M. Brunel voulut bien admettre que le père Brulard n’était pas perclus de rhumatismes, puisque le Saint-Enoch valait un sanatorium et que son équipage y naviguait dans les meilleures conditions hygiéniques, à en croire le capitaine. Mais il n’en était pas moins certain que le docteur Sinoquet et le tonnelier Brulard étaient incapables de prendre part à cette campagne.
En cet instant, M. Bourcart, s’entendant interpeller, se retourna :
« Vous, Heurtaux ?… dit-il en serrant amicalement la main de son second.

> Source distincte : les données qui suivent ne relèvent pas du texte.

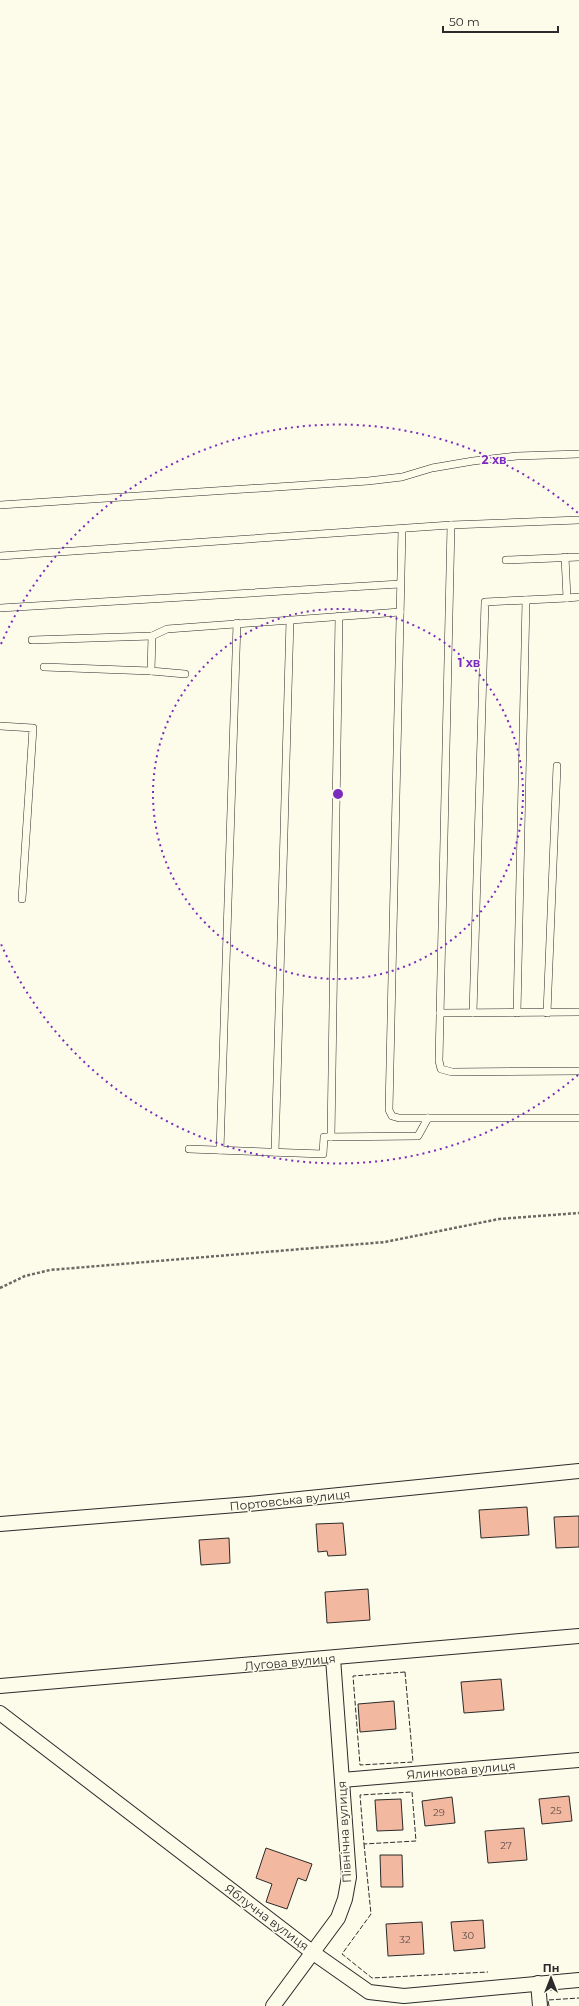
<svg xmlns="http://www.w3.org/2000/svg" width="579" height="2006" font-family="Montserrat,sans-serif">
<rect width="100%" height="100%" fill="#fdfbea"/>
<g fill="#f2b8a0" stroke="#2b2b2b">
<path d="M527 1507 529 1535 481 1538 479 1510Z"/>
<path d="M579 1516V1547L556 1548 554 1517Z"/>
<path d="M343 1523 346 1555 328 1556 327 1551 318 1552 316 1524Z"/>
<path d="M229 1538 230 1563 201 1565 199 1540Z"/>
<path d="M368 1589 370 1620 327 1623 325 1592Z"/>
<path d="M501 1679 504 1710 464 1713 461 1682Z"/>
<path d="M394 1701 396 1729 360 1732 358 1704Z"/>
<path d="M569 1796 572 1821 542 1824 539 1799Z"/>
<path d="M452 1797 455 1823 425 1826 422 1801Z"/>
<path d="M401 1799 403 1830 377 1831 375 1800Z"/>
<path d="M524 1828 527 1860 488 1863 485 1831Z"/>
<path d="M266 1848 312 1864 306 1881 298 1878 287 1909 266 1902 272 1884 256 1878Z"/>
<path d="M380 1855H402L403 1887H381Z"/>
<path d="M483 1920 485 1948 454 1951 451 1922Z"/>
<path d="M422 1922 424 1954 388 1956 386 1924Z"/>
</g>
<g fill="none" stroke-linecap="round" stroke-linejoin="round">
<g stroke="#2b2b2b" stroke-width="8">
<g id="lane">
<path d="M0 505 368 481 402 477 432 468 473 461 517 456 579 454"/>
<path d="M451 525 439 1061 441 1069 452 1072 579 1071"/>
<path d="M402 529 389 1110 392 1116 399 1118H579"/>
<path d="M0 556 451 525 579 520"/>
<path d="M506 560 579 557"/>
<path d="M567 598 579 597"/>
<path d="M0 608 400 584"/>
<path d="M32 640 152 636"/>
<path d="M44 667 151 671"/>
<path d="M185 674 151 671 152 636 167 629 400 612"/>
<path d="M0 726 33 728 22 899"/>
<path d="M440 1013 579 1012"/>
<path d="M473 1013 485 602 567 598 565 557"/>
<path d="M517 1013 526 600"/>
<path d="M547 1013 557 766"/>
<path d="M331 1137 339 616"/>
<path d="M189 1149 323 1154 324 1137 418 1136 428 1118"/>
<path d="M220 1150 237 623"/>
<path d="M275 1152 290 620"/>
</g>
</g>
<g stroke="#2b2b2b" stroke-width="16">
<g id="street">
<path d="M0 1524 249 1504 579 1471"/>
<path d="M0 1686 579 1636"/>
<path d="M0 1713 312 1952 369 1992 404 1996 579 1980"/>
<path d="M342 1780 579 1760"/>
<path d="M538 1983 540 2006"/>
<path d="M273 2006 338 1918 345 1899 349 1877 333 1658"/>
</g>
</g>
<path stroke="#6a6964" stroke-width="2.5" stroke-dasharray="3 2" stroke-linecap="butt" d="M0 1288 25 1276 50 1270 385 1242 499 1219 579 1213"/>
<use href="#lane" stroke="#fdfbea" stroke-width="7"/>
<use href="#street" stroke="#fdfbea" stroke-width="14"/>
<g stroke="#2b2b2b" stroke-width="1" stroke-dasharray="5 2" stroke-linecap="butt">
<path d="M405 1672 413 1762 360 1765 353 1676Z"/>
<path d="M412 1792 416 1841 364 1844 360 1795Z"/>
<path d="M364 1844 371 1914 342 1954 372 1978 488 1972"/>
<path d="M549 2006 548 2000 579 1998"/>
</g>
</g>
<g fill="none" stroke="#7b2cbf" stroke-width="2" stroke-dasharray="2 4">
<circle cx="338" cy="794" r="185"/>
<path d="M578 1075A369 369 0 0 1 1 944M1 644A369 369 0 0 1 578 513"/>
</g>
<g text-anchor="middle" dominant-baseline="central" stroke-width="3" stroke-linejoin="round" paint-order="stroke">
<g font-size="10" fill="#5d4e48">
<text x="556" y="1810">25</text>
<text x="439" y="1812">29</text>
<text x="506" y="1845">27</text>
<text x="468" y="1935">30</text>
<text x="405" y="1939">32</text>
</g>
<g font-size="12" fill="#2b2b2b" stroke="#fdfbea">
<text transform="translate(290 1500) rotate(-6)">Портовська вулиця</text>
<text transform="translate(290 1662) rotate(-5)">Лугова вулиця</text>
<text transform="translate(461 1770) rotate(-5)">Ялинкова вулиця</text>
<text transform="translate(344 1832) rotate(-93)">Північна вулиця</text>
<text transform="translate(267 1917) rotate(37)">Яблучна вулиця</text>
</g>
</g>
<circle cx="338" cy="794" r="6" fill="#7b2cbf" stroke="#fdfbea" stroke-width="2"/>
<g font-size="12" text-anchor="middle" font-weight="bold" fill="#7b2cbf" stroke="#fdfbea" stroke-width="3" stroke-linejoin="round" paint-order="stroke">
<text x="494" y="464">2 хв</text>
<text x="469" y="667">1 хв</text>
</g>
<g transform="translate(551 1978)" stroke="#fdfbea" stroke-width="3" paint-order="stroke">
<path d="M0-3L7 15L0 10L-7 15Z" fill="#2b2b2b"/>
<text y="-6" font-size="11" font-weight="bold" text-anchor="middle" fill="#2b2b2b">Пн</text>
</g>
<path d="M443 26v6h115v-6" fill="none" stroke="#2b2b2b" stroke-width="2"/>
<text x="449" y="26" font-size="12" fill="#2b2b2b" stroke="#fdfbea" stroke-width="3" paint-order="stroke">50 m</text>
</svg>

Enchanté de vous voir, et, cette fois, est-ce un bon vent qui vous amène ?…
— Peut-être, capitaine, répondit M. Heurtaux, peut-être… Je viens vous prévenir qu’une personne s’est présentée à bord… il y a une heure.
— Un tonnelier… un médecin ?… demanda vivement le capitaine Bourcart.
— Je ne sais, capitaine… En tout cas, cette personne a paru contrariée de votre absence…
— Un homme d’âge ?…
— Non… un jeune homme, et il va bientôt revenir… Je me suis donc mis à votre recherche… et comme je pensais vous rencontrer sur la jetée.
— Où l’on me rencontre toujours, Heurtaux, quand je ne suis pas à bord…
— Je le sais… Aussi ai-je mis le cap sur le mât de signaux…
— Vous avez sagement fait, Heurtaux, reprit M. Bourcart, et je ne manquerai pas au rendez-vous. – Monsieur Brunel, je vais vous demander la permission de prendre congé…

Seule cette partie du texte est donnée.